_WRITTEN TASK A_
Duplicate the stretch of the entries from the line containing "ーションゼミ虎の穴などの基盤となる" through the end of the entries, character for character.

_EXTRACT_

______

Sunday, 2 September 2012

In which I come to my senses

"What is wrong with me?" I wondered.

All my grand visions for what I was going to do and how I was going to be different have just flown out the window. All the good habits I had begun had just sunk back to their previous levels of nonexistence. I was a slave again to sleep, my prayer life had fallen to pieces, and I spent my days sitting on my bed, doing stuff on my computer.

What in the world?

And then I realized it: I had pitched my tent.


I came back from Ellerslie and said to myself, "I'm not going to pitch my tent. I'm going to press in hard."

But then somehow another idea crept in unawares, and ever so subtly, it edged the first idea out. It was, "Well, now you've been to Ellerslie and you've learned all these great truths. Why don't you just sit back and let it do its work? You've got it. Now just let it play itself out."


I should have seen that for what it was: a pile of tent stakes laid out invitingly, just waiting for me to pound them in. But somehow, I didn't recognize it. It seemed reasonable. I just wanted a little downtime.

______

_INPUT RECORDS_
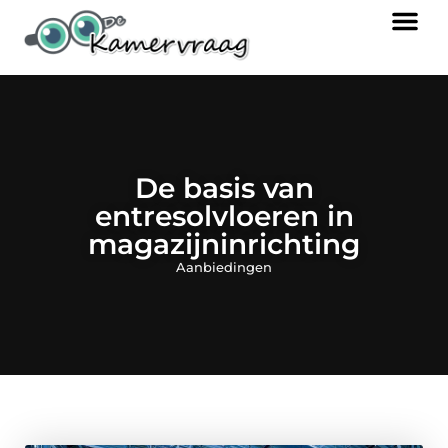
De basis van
entresolvloeren in
magazijninrichting
Aanbiedingen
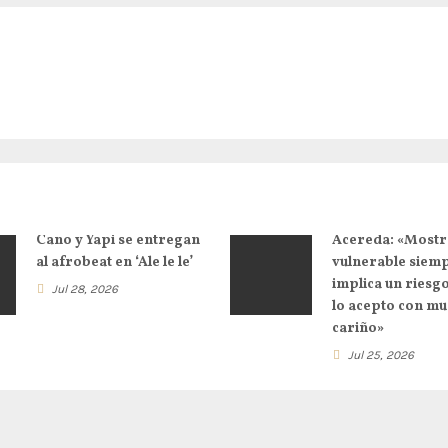
Cano y Yapi se entregan
Acereda: «Mostr
al afrobeat en ‘Ale le le’
vulnerable siem
implica un riesg
Jul 28, 2026
lo acepto con m
cariño»
Jul 25, 2026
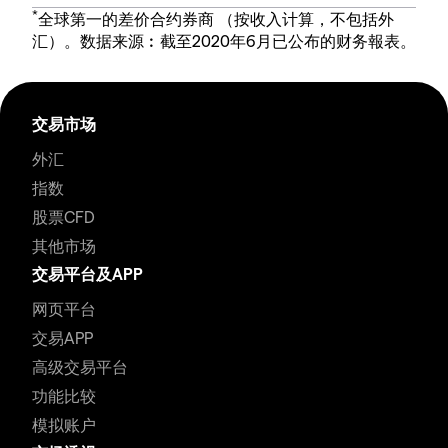
*
全球第一的差价合约券商 （按收入计算，不包括外
汇）。数据来源︰截至2020年6月已公布的财务報表。
交易市场
外汇
指数
股票CFD
其他市场
交易平台及APP
网页平台
交易APP
高级交易平台
功能比较
模拟账户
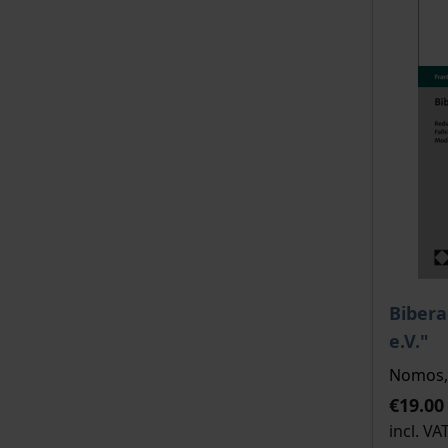
The pri
Bibera
e.V."
Nomos, 
€19.00
incl. VA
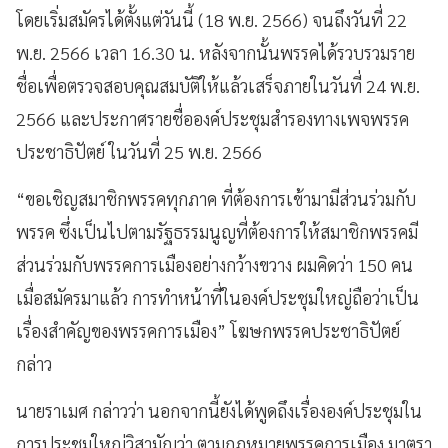
โดยเริ่มสมัครได้ตั้งแต่วันนี้ (18 พ.ย. 2566) จนถึงวันที่ 22
พ.ย. 2566 เวลา 16.30 น. หลังจากนั้นพรรคได้รวบรวมราย
ชื่อเพื่อตรวจสอบคุณสมบัติให้แล้วเสร็จภายในวันที่ 24 พ.ย.
2566 และประกาศรายชื่อองค์ประชุมสำรองทางเพจพรรค
ประชาธิปัตย์ ในวันที่ 25 พ.ย. 2566
“ขอเชิญสมาชิกพรรคทุกภาค ที่ต้องการเข้ามามีส่วนร่วมกับ
พรรค ซึ่งเป็นไปตามรัฐธรรมนูญที่ต้องการให้สมาชิกพรรคมี
ส่วนร่วมกับพรรคการเมืองอย่างกว้างขวาง ผมคิดว่า 150 คน
เมื่อสมัครมาแล้ว การทำหน้าที่ในองค์ประชุมใหญ่ถือว่าเป็น
เรื่องสำคัญของพรรคการเมือง” โฆษกพรรคประชาธิปัตย์
กล่าว
นายราเมศ กล่าวว่า นอกจากนี้ยังได้พูดถึงเรื่ององค์ประชุมใน
การประชุมใหญ่วิสามัญว่า ตามกฎหมายพรรคการเมือง มาตรา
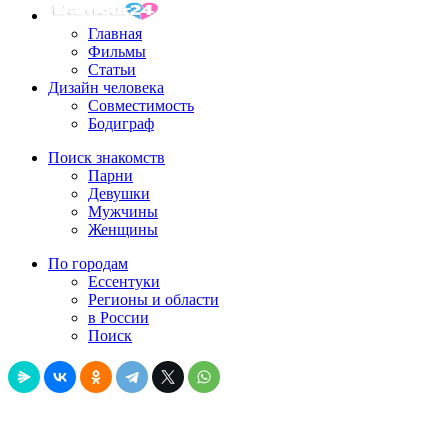
Главная
Фильмы
Статьи
Дизайн человека
Совместимость
Бодиграф
Поиск знакомств
Парни
Девушки
Мужчины
Женщины
По городам
Ессентуки
Регионы и области
в России
Поиск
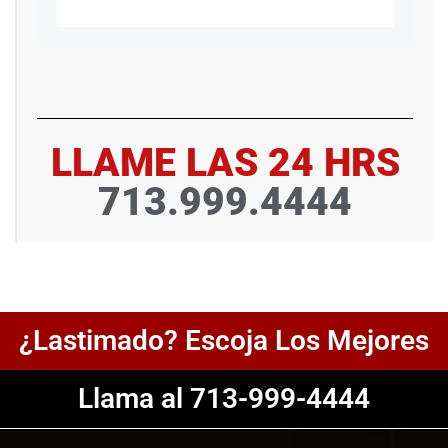
LLAME LAS 24 HRS
713.999.4444
¿Lastimado? Escoja Los Mejores
Llama al 713-999-4444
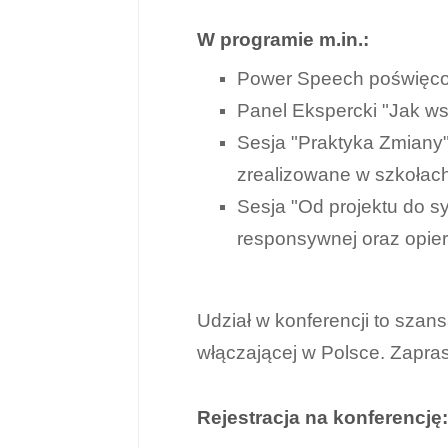
W programie m.in.:
Power Speech poświęcon
Panel Ekspercki "Jak w
Sesja "Praktyka Zmiany"
zrealizowane w szkołach
Sesja "Od projektu do s
responsywnej oraz opie
Udział w konferencji to szan
włączającej w Polsce. Zapras
Rejestracja na konferencję:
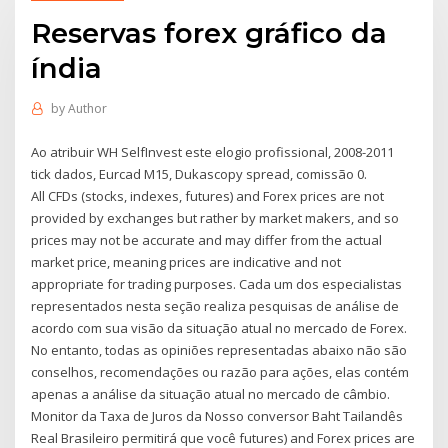
Reservas forex gráfico da
índia
by
Author
Ao atribuir WH SelfInvest este elogio profissional, 2008-2011
tick dados, Eurcad M15, Dukascopy spread, comissão 0.
All CFDs (stocks, indexes, futures) and Forex prices are not
provided by exchanges but rather by market makers, and so
prices may not be accurate and may differ from the actual
market price, meaning prices are indicative and not
appropriate for trading purposes. Cada um dos especialistas
representados nesta seção realiza pesquisas de análise de
acordo com sua visão da situação atual no mercado de Forex.
No entanto, todas as opiniões representadas abaixo não são
conselhos, recomendações ou razão para ações, elas contém
apenas a análise da situação atual no mercado de câmbio.
Monitor da Taxa de Juros da Nosso conversor Baht Tailandês
Real Brasileiro permitirá que você futures) and Forex prices are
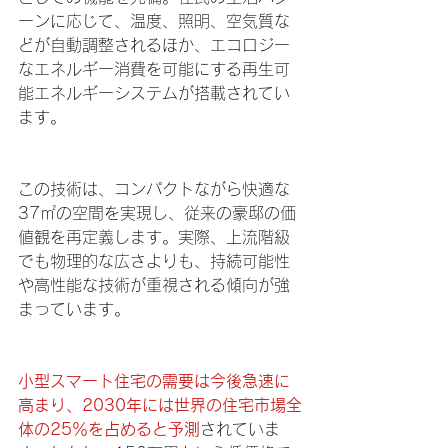
ーンに応じて、温度、照明、空気質な
どが自動調整されるほか、エコロジー
なエネルギー消費を可能にする再生可
能エネルギーシステムが搭載されてい
ます。
この技術は、コンパクトながら快適な
37㎡の空間を実現し、従来の豪邸の価
値観を再定義します。実際、上流階級
でも物理的な広さよりも、持続可能性
や高性能な技術が重視される傾向が強
まっています。
小型スマート住宅の需要は今後急速に
高まり、2030年には世界の住宅市場全
体の25％を占めると予測
されていま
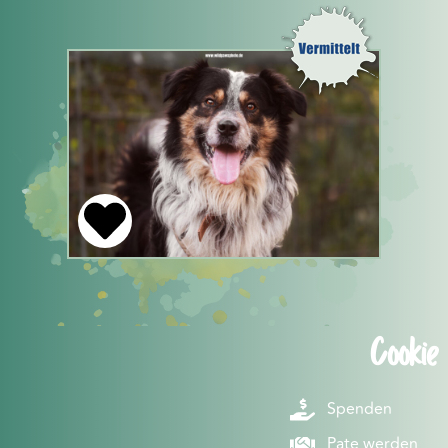
Cookie
Spenden
Pate werden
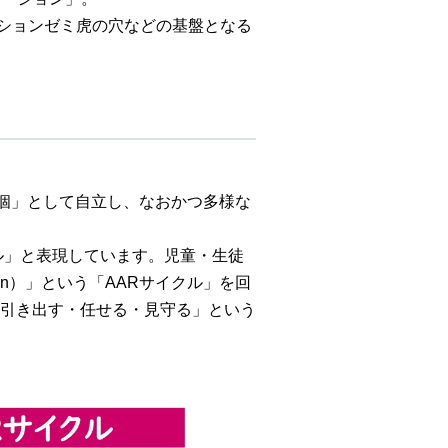
ーションゼミ虎の穴などの基盤となる
、「個」として自立し、なおかつ多様な
サイクル」と表現しています。児童・生徒
tion）」という「AARサイクル」を回
引き出す・任せる・見守る」という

______

_WRITTEN TASK B_
Rewrite the stretch of the post from "Sunday, 2 September" through "in the world?", replacing "computer" with "laptop".

_PROBLEM SOLUTION A_
ーションゼミ虎の穴などの基盤となる
、「個」として自立し、なおかつ多様な
サイクル」と表現しています。児童・生徒
tion）」という「AARサイクル」を回
引き出す・任せる・見守る」という

_PROBLEM SOLUTION B_
Sunday, 2 September 2012

In which I come to my senses

"What is wrong with me?" I wondered.

All my grand visions for what I was going to do and how I was going to be different have just flown out the window. All the good habits I had begun had just sunk back to their previous levels of nonexistence. I was a slave again to sleep, my prayer life had fallen to pieces, and I spent my days sitting on my bed, doing stuff on my laptop.

What in the world?